What to do, when you are not the smartest person in the room?

There is a proverb, if you are the smartest person in the room, than you are in a wrong room, (and you should leave). It means, if you are the smartest, you cant learn anything from the others. ( It seems no one thinks of Machiavellians, because they would obviously advise, if you are the smartes person in the room, so you should stay there, and lead the crowds.)

And what to do, when actually you are not the smartest person in the room?

Psychology Today offers 9 strategies for this case. It’s not often that we’re the smartest person in the room. And when we think we’re not, the following tips can help.

Prepare. If you know what will be discussed, think or do research to identify one or two points that you believe would be contributory. To crystallize your thinking, write it out in 25 words or less.

Be the last to speak. On a given topic, wait until others have had their say. That way, you may come to realize a flaw in what you were planning to say. And if someone made your point, no biggie. It really wise to not worry much about getting credit.

Be brief. The longer you talk, the greater the risk that you’ll diminish your point’s perceived value.

Structure. It’s easier to be cognitively solid if your comment has a structure. For example, make 5 points plus 1 example.

Think twice before insisting. You may be confident that you’re right but generally it’s risky if your previous insisting has often been proven wrong. Even if you’re right, you often pay a price for insisting—increased enmity.

Listen. If you’re contributing little, you may feel inadequate, but even highly intelligent people value a person who listens carefully and shows assent such as a nod of agreement or saying, “good point.”

Amplify. Sometimes, rather than make your own point, it’s easier to amplify another person’s.

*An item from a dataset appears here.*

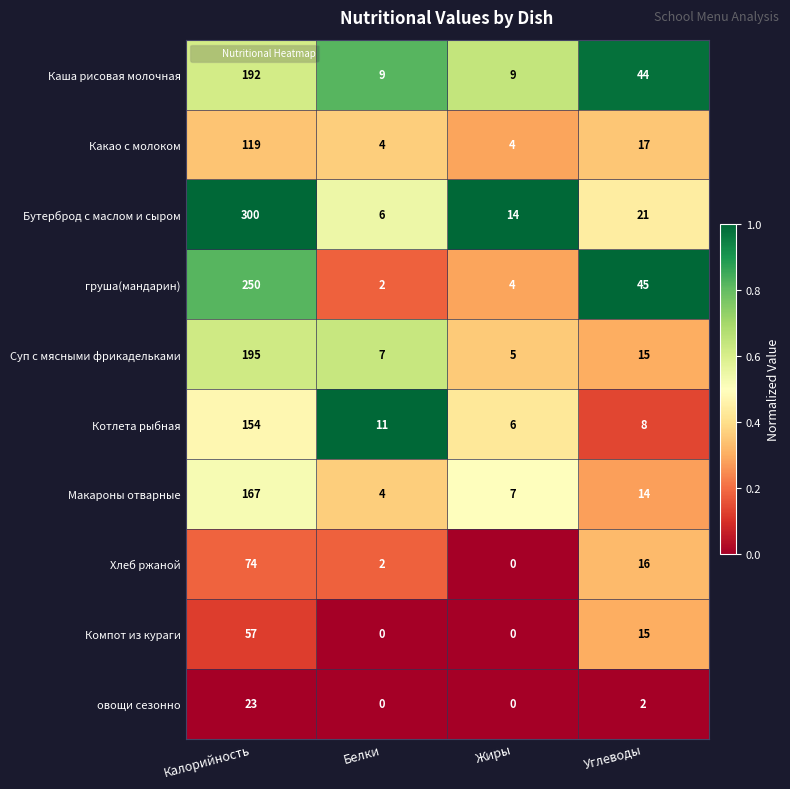

At which label does Котлета рыбная reach its peak?

Калорийность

Ask. When someone makes a point that you don’t quite understand, consider asking for clarification, for example, “Would you mind re-explaining that, maybe with an example?”

Liberally say thank-yous. “Thank you” is potent, concise, not pandering, and nearly everyone appreciates it.

And what is the take-away? With a little caution, nearly everyone can be respected, even if you’re not the brightest star in the sky.